Die Präsidenten der BRICS-Länder haben den Außenministern und den Außenämtern insgesamt im Rahmen der Zusammenarbeit bei der UNO in bei anderen internationalen Strukturen aufgetragen, regelmäßig Handlungen zu koordinieren und Einschätzungen auszutauschen und nach Möglichkeit auch gemeinsame Initiativen zu erarbeiten. Das ist ebenfalls ein Schritt vorwärts. Wir haben auch vereinbart, dass sich die Botschafter der BRICS-Länder im Ausland regelmäßig treffen und einen Meinungsaustausch über die Lage in den Ländern pflegen werden, in denen sie akkreditiert sind. Das stellt auch eine ernsthafte und qualitative Vorwärtsbewegung im Rahmen unserer außenpolitischen Wechselwirkung dar.

Frage: Bedeutet das, dass die BRICS-Länder, die ja ihre Tätigkeit nicht als offizielle Struktur aufgenommen haben, sondern als informeller Staaten-Club, zuerst eine Finanz- und Wirtschaftsvereinigung geworden sind, und dass sie nun auch noch eine politische Gemeinschaft werden?

Sergej Lawrow: Soweit bekannt, ja. Wobei das qualitative „Heranreifen", das „Erwachsenwerden" und die „Mannwerdung" der BRICS-Länder in alle Richtungen vor sich geht. Auf finanziellem und wirtschaftlichem Gebiet ist dies in der Tätigkeit der „G20" zu sehen.

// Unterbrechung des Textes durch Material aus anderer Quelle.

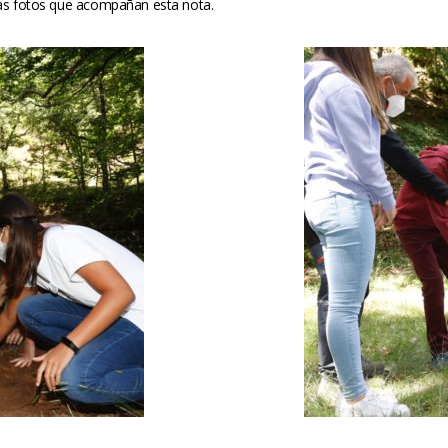
las fotos que acompañan esta nota.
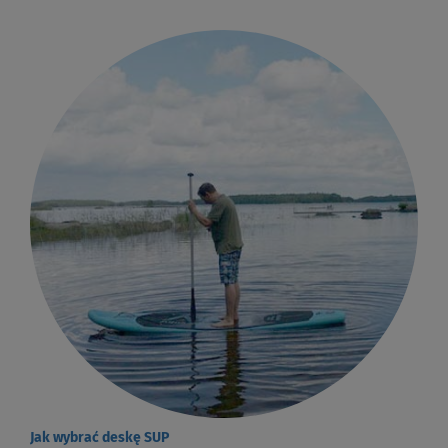
Jak wybrać deskę SUP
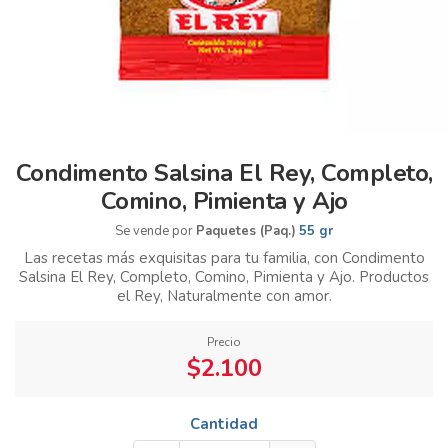
Condimento Salsina El Rey, Completo,
Comino, Pimienta y Ajo
Se vende por
Paquetes (Paq.)
55 gr
Las recetas más exquisitas para tu familia, con Condimento
Salsina El Rey, Completo, Comino, Pimienta y Ajo. Productos
el Rey, Naturalmente con amor.
Precio
$2.100
Cantidad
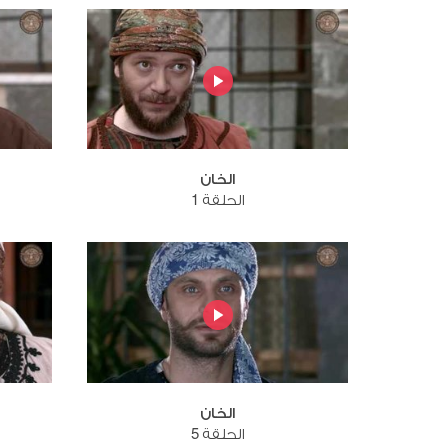
الخان
الحلقة 1
الخان
الحلقة 5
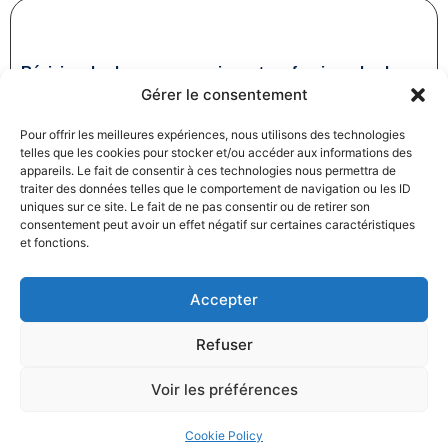
Révision des baux commerciaux et professionnels : les
Gérer le consentement
indices au troisième trimestre 2024
31/12/2024
Baux commerciaux
,
Droit commercial
Pour offrir les meilleures expériences, nous utilisons des technologies
Lire la suite
telles que les cookies pour stocker et/ou accéder aux informations des
appareils. Le fait de consentir à ces technologies nous permettra de
traiter des données telles que le comportement de navigation ou les ID
uniques sur ce site. Le fait de ne pas consentir ou de retirer son
consentement peut avoir un effet négatif sur certaines caractéristiques
et fonctions.
Accepter
Produits électroménagers : 611 millions d’euros d’amende
Refuser
à l’encontre de 12 entreprises ayant pris part à des
pratiques verticales de fixation du prix de vente
Voir les préférences
27/12/2024
Droit commercial
,
Droit de la consommation
Lire la suite
Cookie Policy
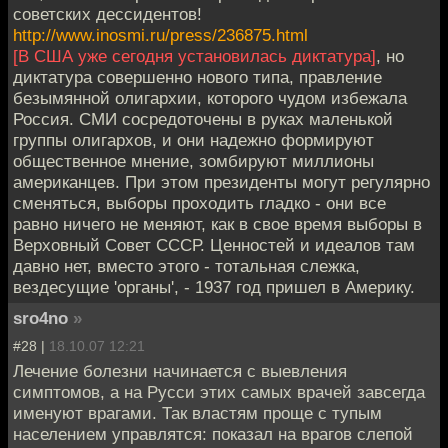
советских дессидентов!
http://www.inosmi.ru/press/236875.html
[В США уже сегодня установилась диктатура]
, но
диктатура совершенно нового типа, правление
безымянной олигархии, которого чудом избежала
Россия. СМИ сосредоточены в руках маленькой
группы олигархов, и они надежно формируют
общественное мнение, зомбируют миллионы
американцев. При этом президенты могут регулярно
сменяться, выборы проходить гладко - они все
равно ничего не меняют, как в свое время выборы в
Верховный Совет СССР. Ценностей и идеалов там
давно нет, вместо этого - тотальная слежка,
вездесущие 'органы', - 1937 год пришел в Америку.
sro4no
»
#28 |
18.10.07 12:21
Лечение болезни начинается с выевления
симптомов, а на Русси этих самых врачей завсегда
именуют врагами. Так властям проще с тупым
населением управлятся: показал на врагов слепой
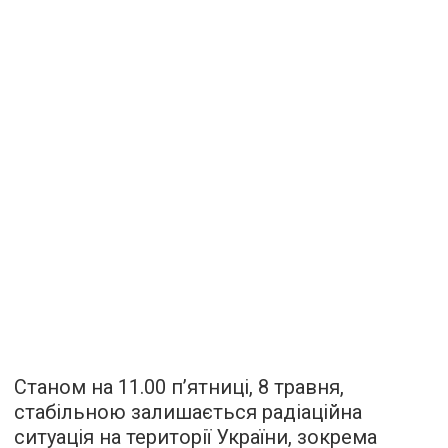
Станом на 11.00 п’ятниці, 8 травня,
стабільною залишається радіаційна
ситуація на території України, зокрема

Es ist kein Geheimnis, dass unsere Partner in der „G 8" beschlossen haben, sich in diesem Format nicht mehr zu treffen, sie haben die „G 7" wieder aufleben lassen, die im Großen und Ganzen seinerzeit das „Schicksal der Welt" im Bereich der Finanzen und der Wirtschaft entschieden hat, jedoch jetzt nach der Bildung der „G 20" ihre entscheidende Rolle verloren hat, die zur „G 20" gewandert ist, und im Rahmen derer unsere westlichen Partner mit uns, mit den anderen BRICS-Ländern und mit den übrigen Staaten, die dieser Vereinigung angehören und den Großteil der führenden Zentren von Wirtschaftswachstum und Finanzkraft darstellen, Vereinbarungen treffen müssen. Die „G 7"-Länder versuchen im Format der „G 20" aktiv „diese Decke zu sich hinüber zu ziehen", insbesondere im Rahmen der Vorbereitungen auf den Summit in Australien in der Stadt Brisbane. Jene BRICS-Länder, die der „G 20" angehören, haben jedoch ziemlich viele Verbündete. Zum Beispiel solche Länder wie Argentinien, Mexiko und Indonesien sind in Fragen der Reform des internationalen Marktes und des Finanzsystems mit den BRICS-Ländern absolut solidarisch. Einer der zentralen Punkte auf der Tagesordnung des bevorstehenden Summit im November dieses Jahres in Australien ist übrigens die Forderung, dass die Vereinbarungen über eine Reform des Quotensystems im Internationalen Währungsfonds (sie wurden bereits im Herbst 2010 getroffen und werden jetzt von unseren westlichen Partnern strapaziert) trotz allem erfüllt werden. In dieser Situation werden die BRICS-Länder zusammen mit Gleichgesinnten, die ich bereits aufgezählt habe (es gibt auch noch andere Länder, die für dasselbe eintreten), durchsetzen, dass unsere Partner vertragsfähig sind.

Frage: Verstehe ich das richtig, dass sich die „G 20" in zwei Lager gespalten haben, in zwei Kerne – in die „G 7" und in die BRICS-Länder?

Sergej Lawrow: Die „G 20" haben seit Aufnahme ihrer Tätigkeit einerseits die traditionellen Wirtschaften des Westens repräsentiert, die entscheidende Positionen im internationalen Finanzsystem, beim Währungsfonds und bei der Weltbank inne haben. Andererseits waren dort wachsende junge Wirtschaften vertreten, Länder, die Finanzkraft angehäuft haben, mit der auch politischer Einfluss einhergeht. Es ist eine natürliche Situation, dass ein Kompromiss gesucht werden muss. Die Reform, die vor 4 Jahren beschlossen wurde, zielt auf ein stetes Ansteigen der Rolle der neuen, sich entwickelnden Märkte im Leitungssystem des IWF und der Weltbank ab. Diejenigen, die einstweilen die Mehrheit haben, versuchen sich dem zu widersetzen, obwohl sie keine wirtschaftlichen Grundlagen oder sonstige Argumente dafür haben. Ich wiederhole nochmals, die Beschlüsse wurden gefasst und sie sind zu erfüllen.